This past Thursday, U.S. District Judge George Wu ruled that FilmOn X LLC, a free internet-based television service, should be treated like a cable provider. Wu did, however, allow for an immediate appeal in the 9th U.S. Circuit Court of Appeals. And you can bet your last dollar that Fox Television Stations (the plaintiff in this case) will avail itself of that option.
But if (and it’s a big if) this ruling were to be upheld in higher courts, it would have enormous implications for broadcast television.
Like the now-defunct Aereo — which was shut down after a June 2014 Supreme Court ruling that determined it violated broadcasters’ copyrights — FilmOn allows users access to one of thousands of remote antennae, which capture TV signals in much the same way as the “rabbit ears” of yore, and then broadcasts them online so that users can watch the content at their leisure in DVR format from virtually any location.
The question that has long carried throughout this debate is whether or not allowing over-the-air access to the masses is tantamount to (illegal) redistribution, or just a clever way of doing business within the framework of the law.
Wu’s ruling, legally-speaking, says it’s the latter, but the decision is just the latest battle in a war that has been raging in the courts since 2011. Back in 2013, for instance, a host of plaintiffs (Fox, CBS Corp, NBCUniversal, etc.) succeeded in securing a nationwide injunction against FilmOn, preventing the company from offering its antenna/DVR service.

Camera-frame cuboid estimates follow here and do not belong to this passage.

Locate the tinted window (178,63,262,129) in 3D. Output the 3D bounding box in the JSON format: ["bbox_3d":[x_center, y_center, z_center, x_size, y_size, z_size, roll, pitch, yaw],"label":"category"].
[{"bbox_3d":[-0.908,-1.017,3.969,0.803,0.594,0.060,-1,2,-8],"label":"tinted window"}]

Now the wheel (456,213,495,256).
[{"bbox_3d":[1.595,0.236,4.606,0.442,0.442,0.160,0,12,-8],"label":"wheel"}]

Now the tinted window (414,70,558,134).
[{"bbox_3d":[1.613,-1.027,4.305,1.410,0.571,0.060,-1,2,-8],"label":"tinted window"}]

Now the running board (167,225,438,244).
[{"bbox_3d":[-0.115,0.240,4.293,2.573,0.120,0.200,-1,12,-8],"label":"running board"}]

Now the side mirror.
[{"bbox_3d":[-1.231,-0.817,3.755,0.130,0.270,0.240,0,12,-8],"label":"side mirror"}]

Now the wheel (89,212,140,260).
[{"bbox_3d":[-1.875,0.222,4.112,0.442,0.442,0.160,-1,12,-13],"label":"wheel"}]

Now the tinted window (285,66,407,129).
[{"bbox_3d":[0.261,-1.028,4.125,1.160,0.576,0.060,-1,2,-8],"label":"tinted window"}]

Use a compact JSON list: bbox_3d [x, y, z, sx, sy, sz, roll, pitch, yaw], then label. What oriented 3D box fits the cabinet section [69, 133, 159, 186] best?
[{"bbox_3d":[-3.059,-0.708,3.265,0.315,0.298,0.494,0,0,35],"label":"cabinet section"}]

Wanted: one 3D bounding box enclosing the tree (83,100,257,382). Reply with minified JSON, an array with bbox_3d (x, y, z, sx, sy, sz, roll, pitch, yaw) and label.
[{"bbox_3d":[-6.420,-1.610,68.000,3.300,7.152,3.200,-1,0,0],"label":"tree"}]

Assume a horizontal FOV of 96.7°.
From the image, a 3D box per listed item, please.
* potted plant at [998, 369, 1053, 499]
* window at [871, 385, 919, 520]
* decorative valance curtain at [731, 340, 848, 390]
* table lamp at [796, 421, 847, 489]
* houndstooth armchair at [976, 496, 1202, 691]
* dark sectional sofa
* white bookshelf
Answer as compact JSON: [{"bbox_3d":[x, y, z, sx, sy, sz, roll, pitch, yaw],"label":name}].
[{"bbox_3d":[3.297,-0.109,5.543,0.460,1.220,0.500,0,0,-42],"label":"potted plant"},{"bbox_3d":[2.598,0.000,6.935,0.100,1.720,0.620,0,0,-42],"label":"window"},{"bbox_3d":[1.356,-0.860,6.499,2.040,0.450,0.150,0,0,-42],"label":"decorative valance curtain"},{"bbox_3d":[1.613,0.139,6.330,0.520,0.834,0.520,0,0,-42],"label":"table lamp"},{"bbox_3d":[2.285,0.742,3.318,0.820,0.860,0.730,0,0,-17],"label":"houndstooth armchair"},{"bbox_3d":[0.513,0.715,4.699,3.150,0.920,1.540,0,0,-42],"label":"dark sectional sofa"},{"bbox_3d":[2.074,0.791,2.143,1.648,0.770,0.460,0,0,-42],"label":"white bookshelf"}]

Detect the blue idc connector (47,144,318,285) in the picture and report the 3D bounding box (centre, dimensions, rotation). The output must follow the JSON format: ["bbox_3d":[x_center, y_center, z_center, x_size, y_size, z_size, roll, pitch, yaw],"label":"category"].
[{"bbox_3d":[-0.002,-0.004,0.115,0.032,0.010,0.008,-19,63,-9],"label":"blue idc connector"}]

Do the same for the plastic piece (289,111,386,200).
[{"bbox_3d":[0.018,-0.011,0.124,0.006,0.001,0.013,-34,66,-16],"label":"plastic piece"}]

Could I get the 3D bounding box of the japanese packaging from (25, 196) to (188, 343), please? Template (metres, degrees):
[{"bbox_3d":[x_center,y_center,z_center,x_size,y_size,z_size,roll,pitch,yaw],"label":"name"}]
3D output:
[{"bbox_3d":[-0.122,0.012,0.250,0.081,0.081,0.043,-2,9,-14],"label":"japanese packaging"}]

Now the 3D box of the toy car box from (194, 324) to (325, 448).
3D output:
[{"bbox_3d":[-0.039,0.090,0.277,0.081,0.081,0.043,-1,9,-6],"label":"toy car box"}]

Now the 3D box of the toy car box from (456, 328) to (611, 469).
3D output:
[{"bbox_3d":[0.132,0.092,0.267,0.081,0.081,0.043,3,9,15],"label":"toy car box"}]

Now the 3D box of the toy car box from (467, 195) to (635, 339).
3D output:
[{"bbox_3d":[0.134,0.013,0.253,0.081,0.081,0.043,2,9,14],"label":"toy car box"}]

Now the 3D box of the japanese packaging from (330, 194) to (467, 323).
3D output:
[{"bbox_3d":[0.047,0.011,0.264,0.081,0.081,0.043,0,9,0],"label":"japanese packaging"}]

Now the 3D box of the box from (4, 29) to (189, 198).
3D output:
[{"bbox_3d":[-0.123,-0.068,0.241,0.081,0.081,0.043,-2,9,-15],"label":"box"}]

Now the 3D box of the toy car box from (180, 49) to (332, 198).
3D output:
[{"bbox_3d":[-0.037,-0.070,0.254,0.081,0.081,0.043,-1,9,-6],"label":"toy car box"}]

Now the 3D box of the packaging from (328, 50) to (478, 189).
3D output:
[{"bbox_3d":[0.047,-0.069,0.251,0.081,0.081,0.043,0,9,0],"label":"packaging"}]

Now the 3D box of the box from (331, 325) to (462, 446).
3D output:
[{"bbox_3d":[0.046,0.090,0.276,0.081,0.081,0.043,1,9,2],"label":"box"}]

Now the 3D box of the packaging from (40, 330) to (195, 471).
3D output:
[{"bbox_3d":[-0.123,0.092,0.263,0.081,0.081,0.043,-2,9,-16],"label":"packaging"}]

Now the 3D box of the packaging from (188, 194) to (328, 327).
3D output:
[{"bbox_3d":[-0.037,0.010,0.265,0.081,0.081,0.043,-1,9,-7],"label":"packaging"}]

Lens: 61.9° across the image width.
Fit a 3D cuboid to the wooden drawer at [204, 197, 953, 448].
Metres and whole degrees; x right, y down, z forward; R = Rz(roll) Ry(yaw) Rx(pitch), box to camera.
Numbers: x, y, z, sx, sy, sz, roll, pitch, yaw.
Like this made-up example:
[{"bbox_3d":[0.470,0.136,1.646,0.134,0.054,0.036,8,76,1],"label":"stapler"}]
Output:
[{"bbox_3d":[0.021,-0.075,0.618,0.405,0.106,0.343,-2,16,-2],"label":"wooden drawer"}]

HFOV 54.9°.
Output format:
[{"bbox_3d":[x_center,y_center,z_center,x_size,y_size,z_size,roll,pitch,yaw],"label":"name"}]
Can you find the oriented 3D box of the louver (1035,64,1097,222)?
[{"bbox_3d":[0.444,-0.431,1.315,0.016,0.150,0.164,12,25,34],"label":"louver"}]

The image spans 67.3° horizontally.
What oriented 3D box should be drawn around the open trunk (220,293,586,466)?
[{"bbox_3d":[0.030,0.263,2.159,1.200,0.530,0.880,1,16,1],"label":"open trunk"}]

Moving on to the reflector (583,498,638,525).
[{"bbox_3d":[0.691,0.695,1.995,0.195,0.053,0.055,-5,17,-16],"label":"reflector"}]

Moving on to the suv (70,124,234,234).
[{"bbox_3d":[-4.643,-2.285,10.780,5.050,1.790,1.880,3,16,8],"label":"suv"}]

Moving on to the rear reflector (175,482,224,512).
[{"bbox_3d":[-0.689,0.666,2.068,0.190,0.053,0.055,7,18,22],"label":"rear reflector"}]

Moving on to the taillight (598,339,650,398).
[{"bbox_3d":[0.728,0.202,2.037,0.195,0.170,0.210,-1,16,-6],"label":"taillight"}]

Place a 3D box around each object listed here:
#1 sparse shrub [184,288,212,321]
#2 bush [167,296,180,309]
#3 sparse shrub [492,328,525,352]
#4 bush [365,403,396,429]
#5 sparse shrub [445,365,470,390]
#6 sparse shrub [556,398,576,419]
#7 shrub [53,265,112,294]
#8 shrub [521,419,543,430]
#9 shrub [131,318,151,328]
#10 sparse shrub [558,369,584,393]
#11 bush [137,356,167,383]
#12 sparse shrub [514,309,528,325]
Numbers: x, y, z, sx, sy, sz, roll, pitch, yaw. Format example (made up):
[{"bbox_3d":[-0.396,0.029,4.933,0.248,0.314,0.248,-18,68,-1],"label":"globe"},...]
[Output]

Despite Thursday’s decision, that injunction still stands — a sign that even the courts are deeply conflicted about this issue.
Even as viewers consume an ever-larger share of video content via mobile devices, broadcast television remains reluctant to embrace un-tethered entertainment and resolved to fight internet-based options tooth and nail.
Reuters reports that, when interviewed about the recent ruling, FilmOn X Lawyer Ryan Baker said “The broadcasters have been trying to keep their foot on the throat of innovation,” and added “the court’s decision today is a win for technology and for the American public.”
A statement by Fox Networks, on the other hand, said the decision “contravenes all legal precedent.”
We’ll bring you news of the appeal as it becomes available, but this is an ongoing legal quagmire that likely won’t be resolved anytime soon.